Lifestyle

A solemn morning at Maple Leaf

John Palm of Oak Harbor brought his boys to the Memorial Day ceremonies so they would learn to appreciate the meaning of the day. Listening with a coonskin cap on his head is Ambrose Palm, age 8. With the Army cap is his little brother, Cyril, 5. Not pictured is the third brother, Basil, age 3. - Jim Larsen/Whidbey News-Times
John Palm of Oak Harbor brought his boys to the Memorial Day ceremonies so they would learn to appreciate the meaning of the day. Listening with a coonskin cap on his head is Ambrose Palm, age 8. With the Army cap is his little brother, Cyril, 5. Not pictured is the third brother, Basil, age 3.
— image credit: Jim Larsen/Whidbey News-Times

With more than 800 U.S. flags flapping gently over the graves of military veterans, a sizable group of Oak Harbor residents gathered on a sunny Monday morning for a solemn Memorial Day ceremony at Maple Leaf Cemetery.

“I was particularly glad to seen the number of families with kids so they’ll understand freedom is not free,” said Ben Bunnell, a Navy veteran and member of Veterans of Foreign Wars Post 7392.

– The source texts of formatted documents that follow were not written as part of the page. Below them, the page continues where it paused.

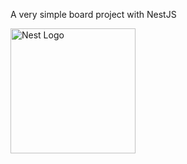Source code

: A very simple board project with NestJS

<a href="http://nestjs.com/" target="blank"><img src="https://nestjs.com/img/logo-small.svg" width="200" alt="Nest Logo" /></a>



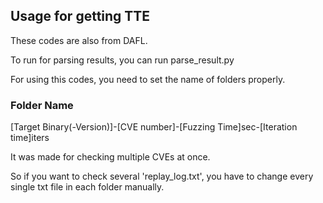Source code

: ## Usage for getting TTE

These codes are also from DAFL. 

To run for parsing results, you can run parse_result.py

For using this codes, you need to set the name of folders properly.


### Folder Name
[Target Binary(-Version)]-[CVE number]-[Fuzzing Time]sec-[Iteration time]iters

It was made for checking multiple CVEs at once.

So if you want to check several 'replay_log.txt', you have to change every single txt file in each folder manually.
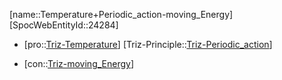 ﻿---
type: TrizContradiction
aliases:
- Temperature+Periodic_action-moving_Energy
license: CC BY-SA 4.0
copyright: https://github.com/SpocWeb
IsDeleted: false
IsReadOnly: false
Confidential: public
tags: 
- Triz/Contradiction
---
[name::Temperature+Periodic_action-moving_Energy]
[SpocWebEntityId::24284]
+ [pro::[Triz-Temperature](tech/Triz/Parameter/Triz-Temperature.md)]
[Triz-Principle::[Triz-Periodic_action](tech/Triz/Principle/Triz-Periodic_action.md)]
- [con::[Triz-moving_Energy](tech/Triz/Parameter/Triz-moving_Energy.md)]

Bunnell, his voice alternating between gruff and cracked with emotion, gave the opening comments to the crowd of approximately 200. He emphasized that Memorial Day was created for one reason. “This day is to honor our fallen,” he said, thanking those who died fighting for their country, and particularly remembering the thousands of MIA’s who are presumed dead.

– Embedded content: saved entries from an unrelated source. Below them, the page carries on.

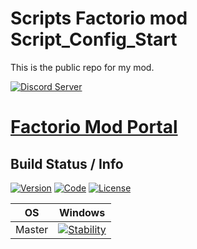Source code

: # Scripts Factorio mod Script_Config_Start

This is the public repo for my mod.

[![Discord Server](https://discordapp.com/api/guilds/354003394718859275/embed.png?style=banner2)](discord.gg/D2YJFBm)

# [Factorio Mod Portal](https://mods.factorio.com/mod/Script_Config_Start)

## Build Status / Info
[![Version](http://img.shields.io/:version-3.0.0-red.svg?style=flat-square)](http://badges.org)
[![Code](http://img.shields.io/:code-lua-blue.svg?style=flat-square)](http://badges.org)
[![License](http://img.shields.io/:license-mit-blue.svg?style=flat-square)](http://badges.org)

| OS | Windows |
| ------ | ------- |
| Master   | [![Stability](http://img.shields.io/:Stability-stable-green.svg?style=flat-square)](http://badges.org)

After quoting Lincoln at Gettysburg, Bunnell offered the reason for the gathering: “We’re trying to perpetuate the idea that this great nation deserves that last measure of respect,” which is giving one’s life for one’s country.

Speakers for the American Legion and Fleet Reserve offered similar thoughts in short speeches interspersed with prayer and the chiming of a bell in remembrance of those who have died in service to their country. As the bell rang, the crowd was asked to pause and, “In silence, breathe a prayer for our absent shipmates, now on the staff of our Supreme Commander.”

After the laying of wreaths in remembrance, the short ceremony came to an end, but the day wasn’t over. The Legion, VFW and Fleet Reserve volunteers packed up and left for Sunnyside Cemetery near Coupeville, where the ceremony was repeated for the Central Whidbey crowd. Afterwords, they gathered at the VFW Hall in Oak Harbor to share more memories.